Alteration of VEGF distribution and equation is more interesting. Placing the source of VEGF, which is regarded as tumor, at the center of the right boundary gives a different VEGF gradient profile from Figure 2 (right). The pattern of vessel networks follows the pattern of VEGF gradient.33 In the absence of VEGF degradation, setting δ = 0, vessel growth is decreasing. The vessels stop growing once they reach the highest density of VEGF.33 This may result in the failure of complete vascularization inside the tumor.

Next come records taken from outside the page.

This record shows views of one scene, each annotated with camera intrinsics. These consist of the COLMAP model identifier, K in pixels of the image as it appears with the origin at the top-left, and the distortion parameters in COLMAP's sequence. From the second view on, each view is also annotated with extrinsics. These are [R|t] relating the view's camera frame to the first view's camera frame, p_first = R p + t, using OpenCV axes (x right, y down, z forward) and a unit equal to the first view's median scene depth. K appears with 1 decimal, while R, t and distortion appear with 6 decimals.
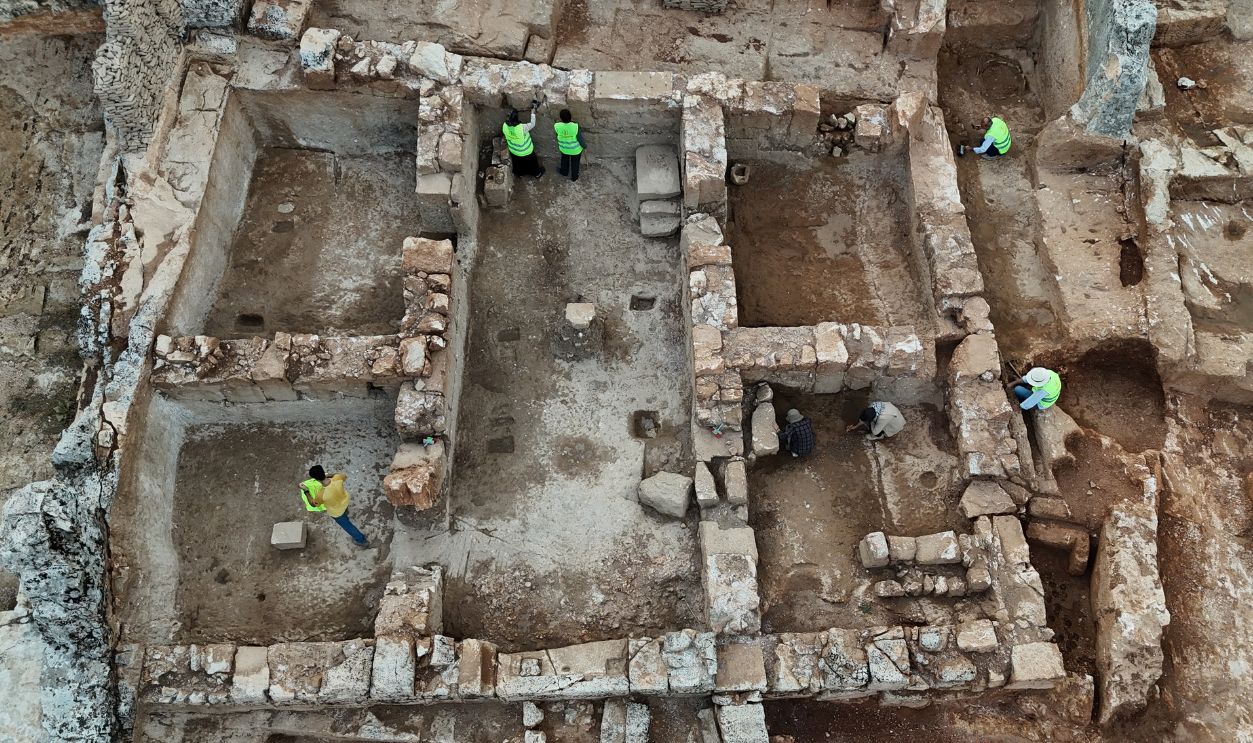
lens RADIAL K [[949.9, 0, 626.5], [0, 949.9, 371.5], [0, 0, 1]] dist [0.042001, -0.002604]
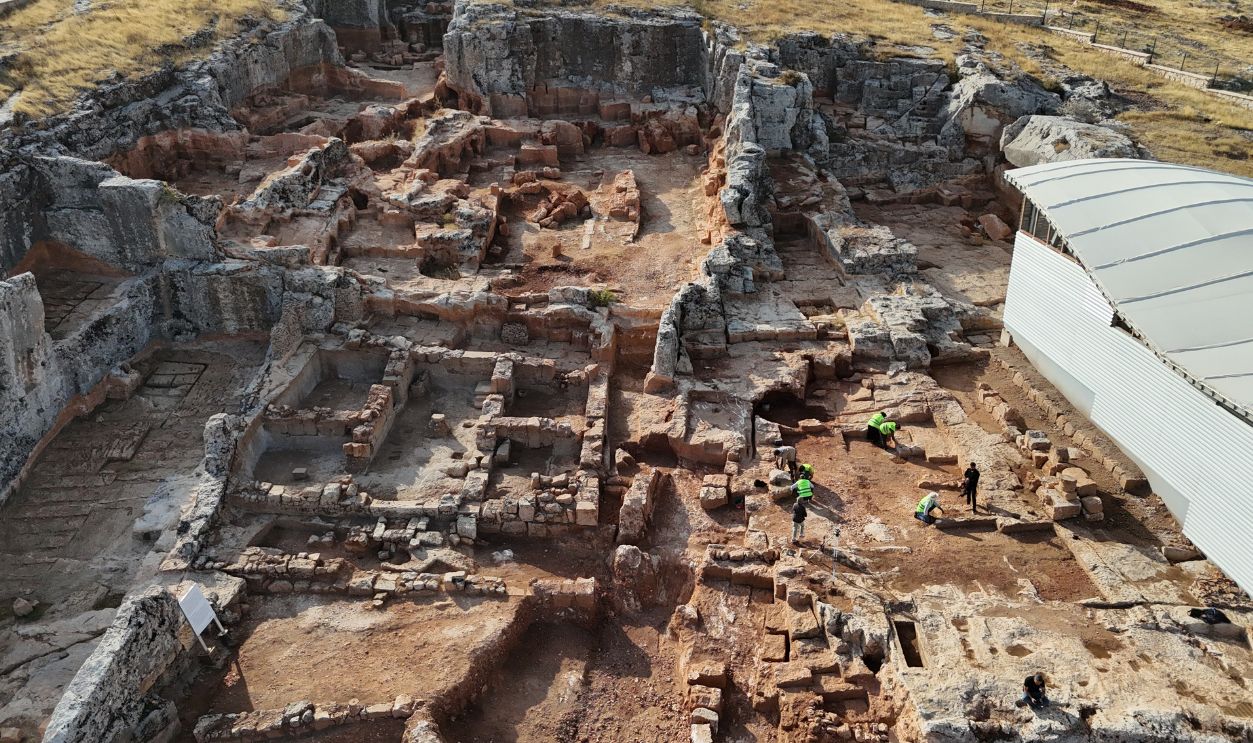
lens RADIAL K [[949.9, 0, 626.5], [0, 949.9, 371.5], [0, 0, 1]] dist [0.042001, -0.002604]
pose [[0.998547, 0.035206, -0.040790, 0.526019], [-0.052506, 0.805781, -0.589881, 1.250922], [0.012100, 0.591166, 0.806459, -1.024593]]
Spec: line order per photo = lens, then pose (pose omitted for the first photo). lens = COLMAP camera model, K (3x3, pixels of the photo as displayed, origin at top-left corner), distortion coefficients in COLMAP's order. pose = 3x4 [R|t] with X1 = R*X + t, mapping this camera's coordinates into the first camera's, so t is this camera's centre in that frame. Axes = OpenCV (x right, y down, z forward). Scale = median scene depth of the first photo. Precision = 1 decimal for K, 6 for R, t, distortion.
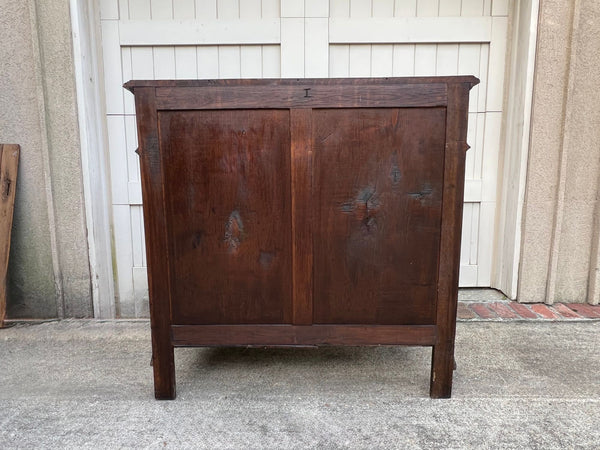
lens RADIAL K [[397.9, 0, 294.6], [0, 397.9, 230.5], [0, 0, 1]] dist [0.000366, -0.001997]
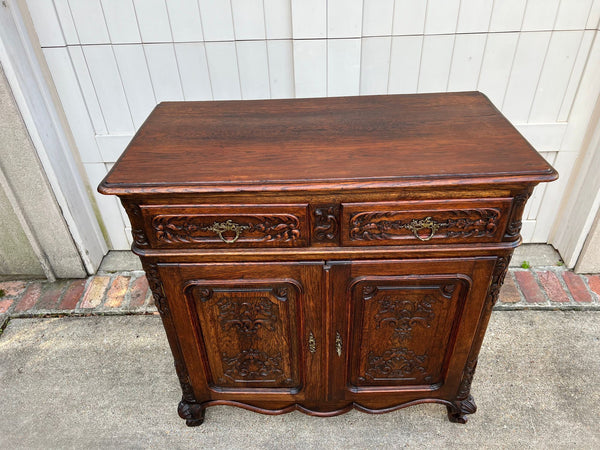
lens RADIAL K [[454.6, 0, 303.9], [0, 454.6, 230.0], [0, 0, 1]] dist [0.060217, -0.071944]
pose [[0.999563, -0.014346, -0.025831, 0.001078], [0.024899, 0.879661, 0.474948, -0.401001], [0.015909, -0.475384, 0.879635, 0.159121]]
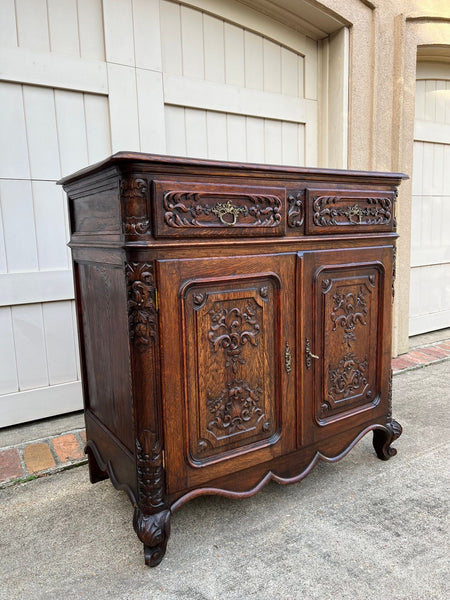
lens RADIAL K [[441.4, 0, 215.4], [0, 441.4, 299.2], [0, 0, 1]] dist [0.060689, -0.061616]
pose [[0.847700, -0.093966, 0.522087, -0.395092], [0.098712, 0.994939, 0.018796, -0.066718], [-0.521211, 0.035603, 0.852685, 0.174401]]
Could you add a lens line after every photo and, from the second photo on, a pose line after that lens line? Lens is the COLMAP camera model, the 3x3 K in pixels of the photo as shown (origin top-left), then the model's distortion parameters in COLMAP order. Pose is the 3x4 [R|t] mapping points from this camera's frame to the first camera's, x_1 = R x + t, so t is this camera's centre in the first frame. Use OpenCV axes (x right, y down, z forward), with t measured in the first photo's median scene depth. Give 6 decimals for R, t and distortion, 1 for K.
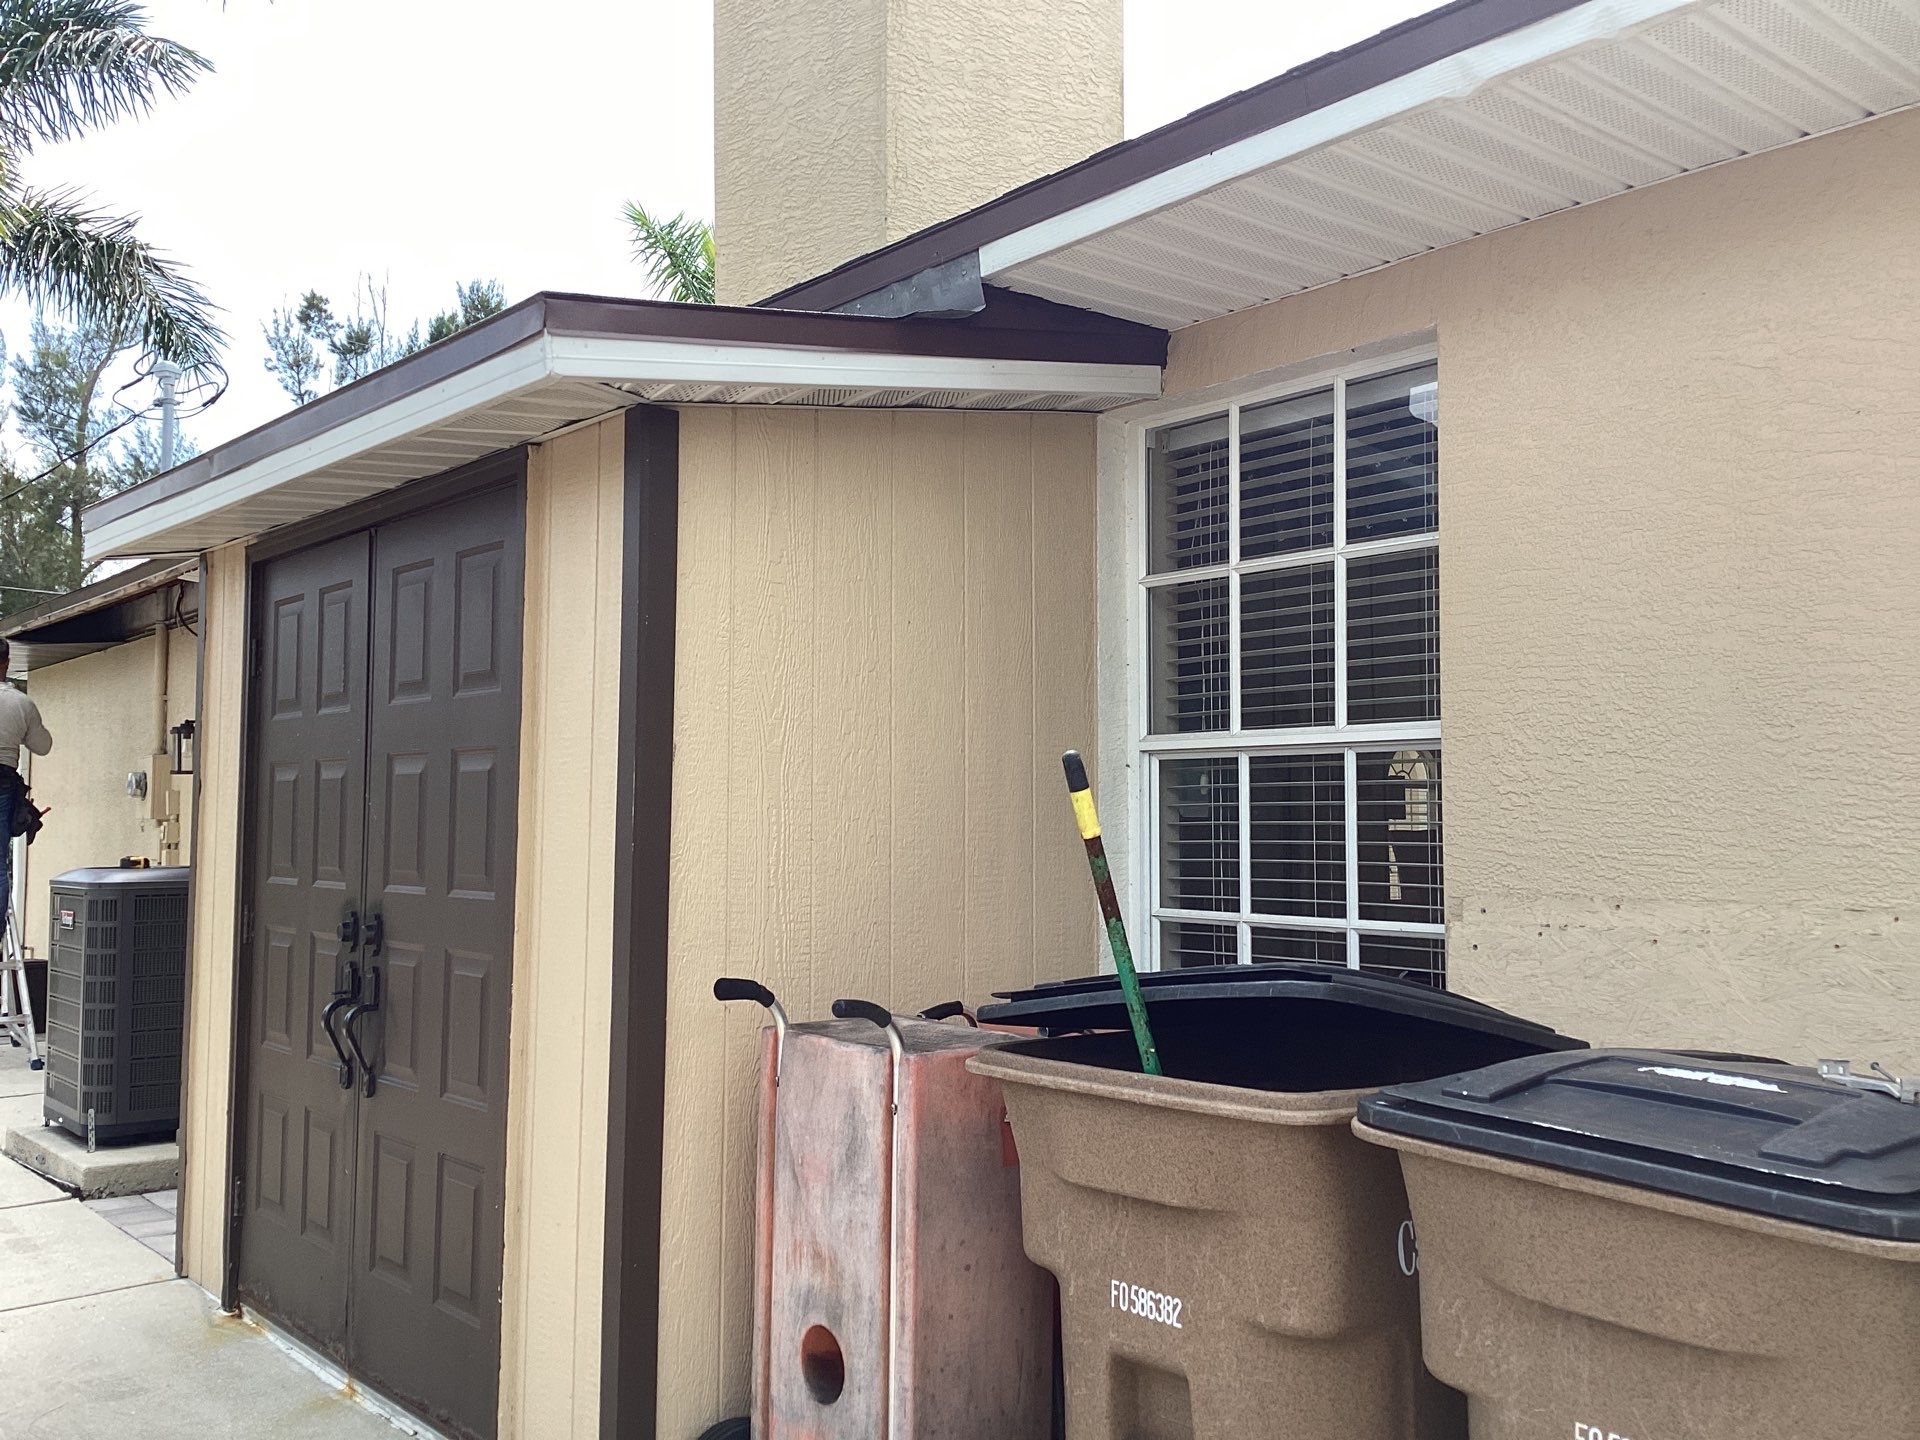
lens RADIAL K [[1733.1, 0, 1026.7], [0, 1733.1, 687.4], [0, 0, 1]] dist [0.089303, -0.144340]
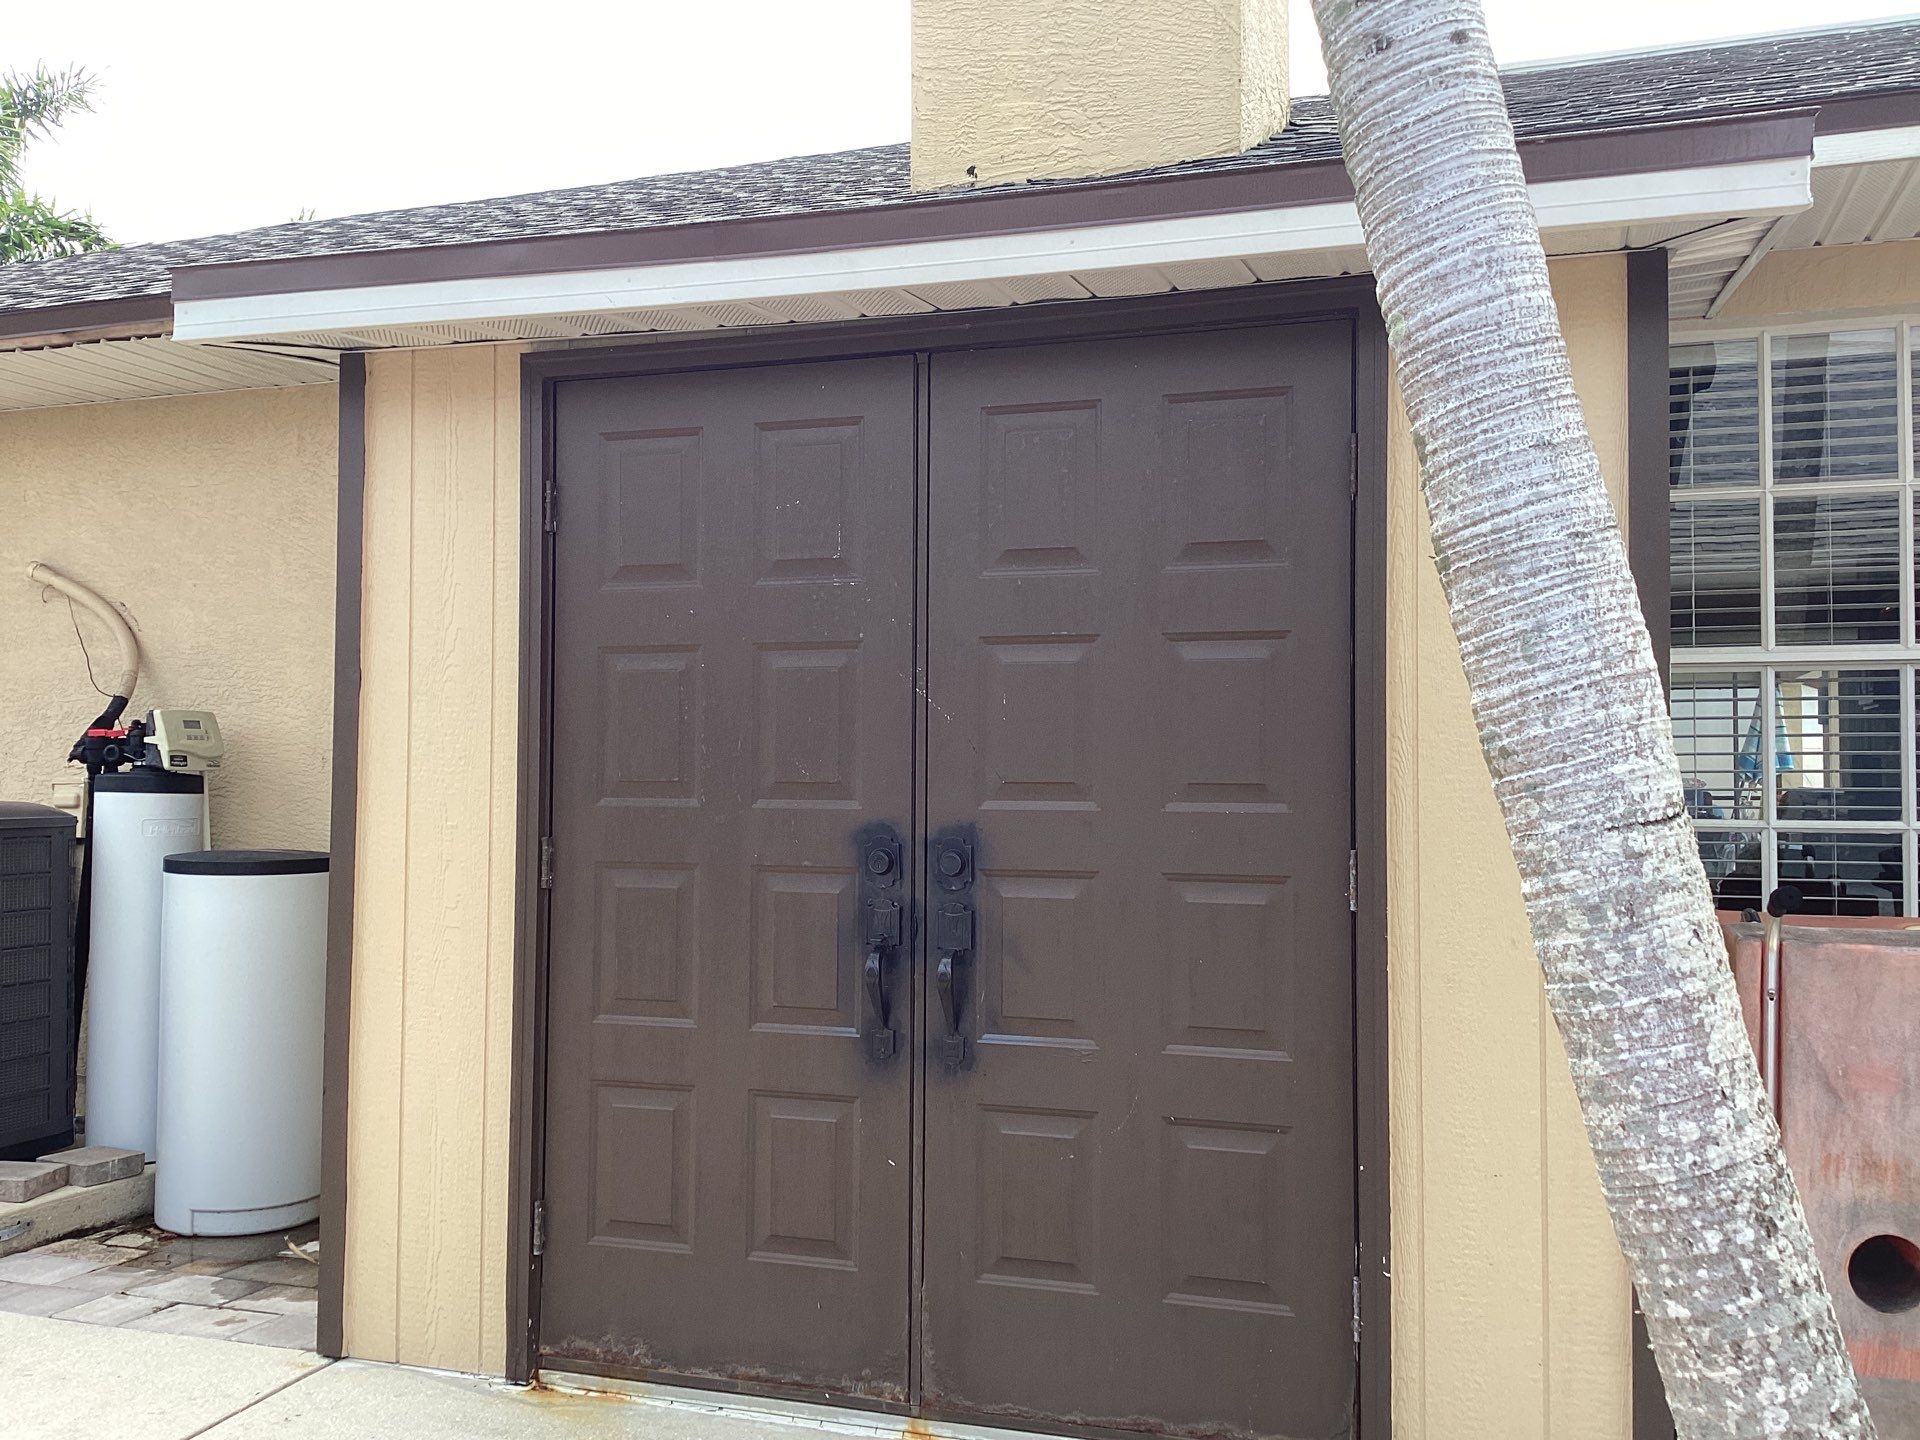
lens RADIAL K [[1733.1, 0, 961.5], [0, 1733.1, 711.1], [0, 0, 1]] dist [0.089303, -0.144340]
pose [[0.862475, 0.014304, 0.505897, -0.869739], [-0.034711, 0.998919, 0.030933, 0.050290], [-0.504907, -0.044239, 0.862039, 0.353141]]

COMPARISON WITH EXPERIMENTAL DATA

There are many earlier studies on mathematical models of sprouting angiogenesis involving experimental data as comparison. Aubert et al.3 used retinal vasculature data in mice as comparison for simulation of the capillary tip and astrocytes migration on 1D. They detected the position of the capillary and astrocyte tip at every time increment and compared them with experimental data. Their data match very well. McDougall et al.11 further compared their 2D model and simulation results of retinal vasculature with experimental data in mice. Not only tip position data, they successfully compared the structure of a vessel network with a real figure. The radii changes that are related to their angiogenesis system creates heterogeneity of vessel radii which makes visualization of computer graphics more realistic.

CONCLUSION

Mathematical modeling of sprouting angiogenesis at the tissue level using partial differential equations and visualization trials using hybrid simulation with transient probabilities and Boolean variables have been computed. However, these are based on empirical rules and measured values. In this article, we established a strategy to reflect the remodeling and recent biological knowledge that are directly consistent with numerical simulation results. We proposed a modification of the classical model4 on tumor‐induced angiogenesis based on recent developments in biological and mathematical theories. We formulated ECM degradation and penetration by tip cell using the transport theory. We clarified theoretically that the elements missed in the simulations, which included alterations in the model, that have been done so far do not become practical obstacles because no specific difference was found in numerical simulation results. Model‐faithful and model‐driven discretized schemes were introduced, where particle velocity is formulated besides the Boolean environment variables in accordance with the transient probabilities of the particle variable. Using our discretization scheme that guarantees positivity preservation and mass conservation, we showed that the transient probability adopted in hybrid simulation is necessarily valued between 0 and 1. Deterministic and stochastic hybrid simulations then visualized realistic movements of tip cells.

CONFLICT OF INTEREST

Authors declare no conflicts of interest for this article.